I’m listening to The Modern Scholar: World War l: The Great War and the World It Made, lectures by the late John Ramsden that demonstrate we should not entirely give up on the lecture method of instruction. On the 100th anniversary of the war it is still somewhat hard to believe that Germany invested so much in a war with such modest aims, i.e., obtaining economic hegemony over central Europe. During World War I, according to Ramsden, Germany didn’t have a grand plan to conquer most of Europe and rule the territory¬†directly. They wanted to dominate trade and politics. In listening to the lectures about the millions of lives wasted, it occurred to me that Germany has finally achieved its war goals of 1914. It just took 100 years and the Germans’ main weapon was working harder and being more organized than their neighbors.

[Separately, I wonder if historians will look back 90 years from now and ask "Why did the Americans waste so many lives and so much money in Iraq and Afghanistan if they did not have a goal of direct imperial rule?"]

5 Comments

  1. Ed

    August 19, 2014 @ 9:17 am

    1

    This is a complicated topic, but it appears that Germany got into the war more as a defensive measure.

    France and especially Russia had initiated a huge military buildup that Germany and Austria-Hungary couldn’t or wouldn’t match (Germany had a federal system that limited central government financing). Germany had just lost its naval arms race with Britain. The Germans and their adversaries thought that by 1916, France and Russia would be able to defeat the Central Powers without British assistance. It wasn’t so much that they were planning to start a war, but that during each crisis the German general staff was telling the politicians “if you get into a war, do it soon before the military balance changes.”

    Why didn’t France and Russia wait until 1916 and attack then? The German civilian government had prioritized rapproachment with Britain, and this was working well enough that the Russians in particular were worried about Britain moving away from its semi-alliance with Russia and France. Germany (and Britain!) were assisting Turkey in its own arms buildup, and the Russians were worried that the window of opportunity to take Turkish territory was closing. Finally, Russia was coming very close to revolution -there was unrest in St. Petersburg in the summer of 1914- and the Russian government thought that any diplomatic concessions would trigger it. Note that the German and Austrian generals would probably not have known about any of this, they definitely overestimated the strength of the Russian regime domestically.

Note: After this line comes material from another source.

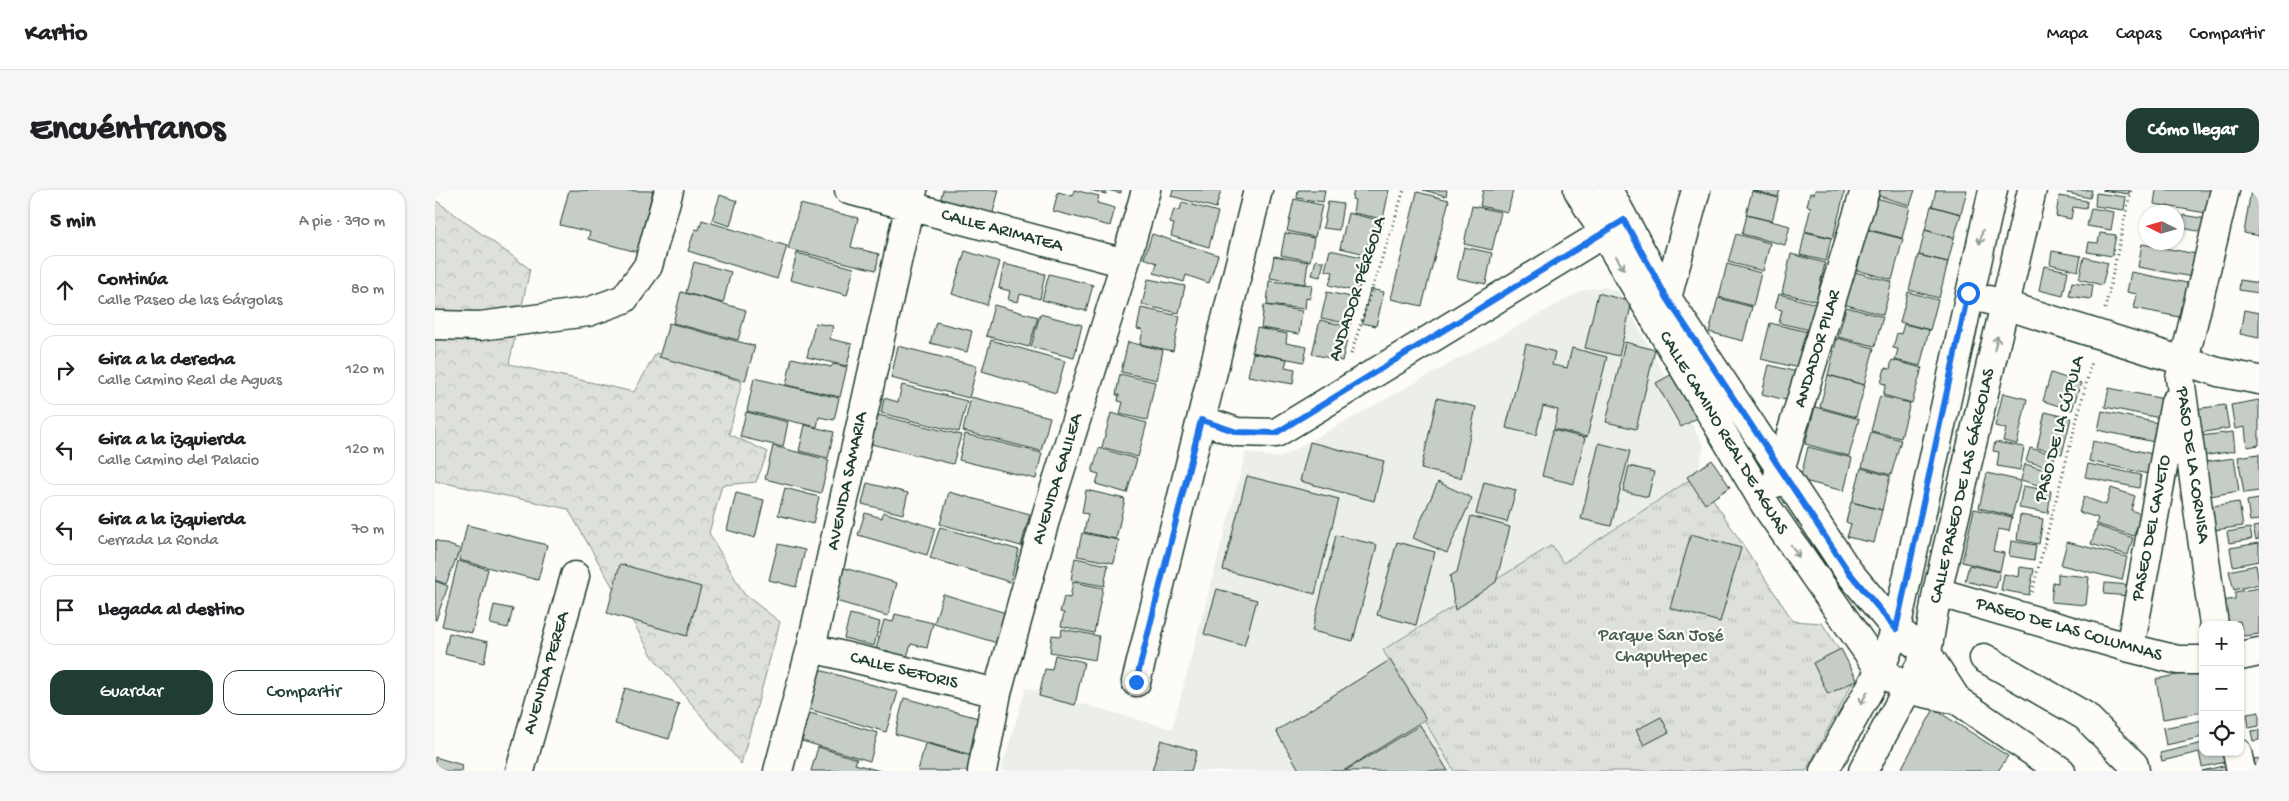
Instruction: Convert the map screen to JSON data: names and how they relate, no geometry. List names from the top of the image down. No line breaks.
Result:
{"streets":{"street":["CALLE ARIMATEA","ANDADOR PILAR","CALLE CAMINO REAL DE AGUAS","PASO DE LA CORNISA","AVENIDA GALILEA","AVENIDA SAMARIA","CALLE PASEO DE LAS GÁRGOLAS","PASEO DEL CAVETO","PASEO DE LAS COLUMNAS","CALLE SEFORIS","AVENIDA PEREA"],"path":["ANDADOR PÉRGOLA","PASO DE LA CÚPULA"]},"crossings":[["CALLE ARIMATEA","AVENIDA GALILEA"],["CALLE ARIMATEA","AVENIDA SAMARIA"],["ANDADOR PILAR","CALLE CAMINO REAL DE AGUAS"],["PASO DE LA CÚPULA","PASEO DE LAS COLUMNAS"],["CALLE CAMINO REAL DE AGUAS","CALLE PASEO DE LAS GÁRGOLAS"],["PASO DE LA CORNISA","PASEO DEL CAVETO"],["AVENIDA GALILEA","CALLE SEFORIS"],["AVENIDA SAMARIA","CALLE SEFORIS"],["CALLE PASEO DE LAS GÁRGOLAS","PASEO DE LAS COLUMNAS"],["PASEO DEL CAVETO","PASEO DE LAS COLUMNAS"]],"parks":["Parque San José Chapultepec"],"north":"left","page":{"header":"Kartio","nav":["Mapa","Capas","Compartir"],"buttons":["Cómo llegar",["Guardar","Compartir"]],"title":"Encuéntranos","heading":["5 min","A pie · 390 m"],"list":[["Continúa","Calle Paseo de las Gárgolas","80 m"],["Gira a la derecha","Calle Camino Real de Aguas","120 m"],["Gira a la izquierda","Calle Camino del Palacio","120 m"],["Gira a la izquierda","Cerrada La Ronda","70 m"],"Llegada al destino"],"map_buttons":["+","−"]}}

    While everyone invaded each other’s territory in August, the German offensives gained them much of Europe’s coal and iron ore fields, so in September the thinking was “maybe we can get out of this with economic hegemony over the continent”. But a month earlier their leadership was worried about mostly losing, and the Kaiser was furious about being tricked into going to war against a stronger allieance.

  2. Izzie L.

    August 19, 2014 @ 9:39 am

    2

    The last war that the US fought with the goal of direct imperial rule was the Spanish-American War and even then we did not seek to rule Cuba and eventually let the Philippines go. Puerto Rico was the only piece that we kept and that was a dubious prize.

    Even the Romans figured out that it was usually easier (and cheaper) to set up local proxy rulers (Herod), but there is often a problem in finding reliable proxies and keeping them in power. Usually they are more interested in filling their own pockets. See the Shah of Iran, Batista, Maliki, Karzai, Marcos, etc. Actually, it’s hard to think of ANY that worked out well.

    The Japanese in WWII made the same mistake as the Germans in WWI – they fought a bloody war to gain access to markets when all they really needed to do was make nice export grade cars and machinery and the rest would follow.

  3. Joe McGuckin

    August 25, 2014 @ 3:39 pm

    3

    Would you say that the Japanese ‘won’ WWII thirty years after the conclusion of hostilities? In the late 70′s and 80′s, Japan was the leader in manufacturing consumer goods – leading to large trade imbalances with the US.

    Have the Chinese now won the trade battle, taking Japan’s place as the dominant manufacturer for consumer goods?

  4. Ed

    August 26, 2014 @ 8:28 am

    4

    Actually there is evidence that the Great War was really an effort by Russia, Britain, and France to prevent German economic dominence that was happening peacefully anyway, and that it did succeed in delaying it.

  5. Natalia

    August 27, 2014 @ 10:32 pm

    5

    Phil, to your separate note – I think this book may be of interest : http://www.amazon.com/Drift-Unmooring-American-Military-Power/dp/0307460991/ref=sr_1_2?ie=UTF8&qid=1409192627&sr=8-2&keywords=drift

    The founding fathers worked hard to build the foundations to prevent the ‘rulers’ go to wars easily to satisfy their egos- yet ‘the rulers’ found ways to circumnavigate around them. I am currently at the Regan’s whereabouts of going to war- fascinating accounts of how much mess ONE person can get a country into.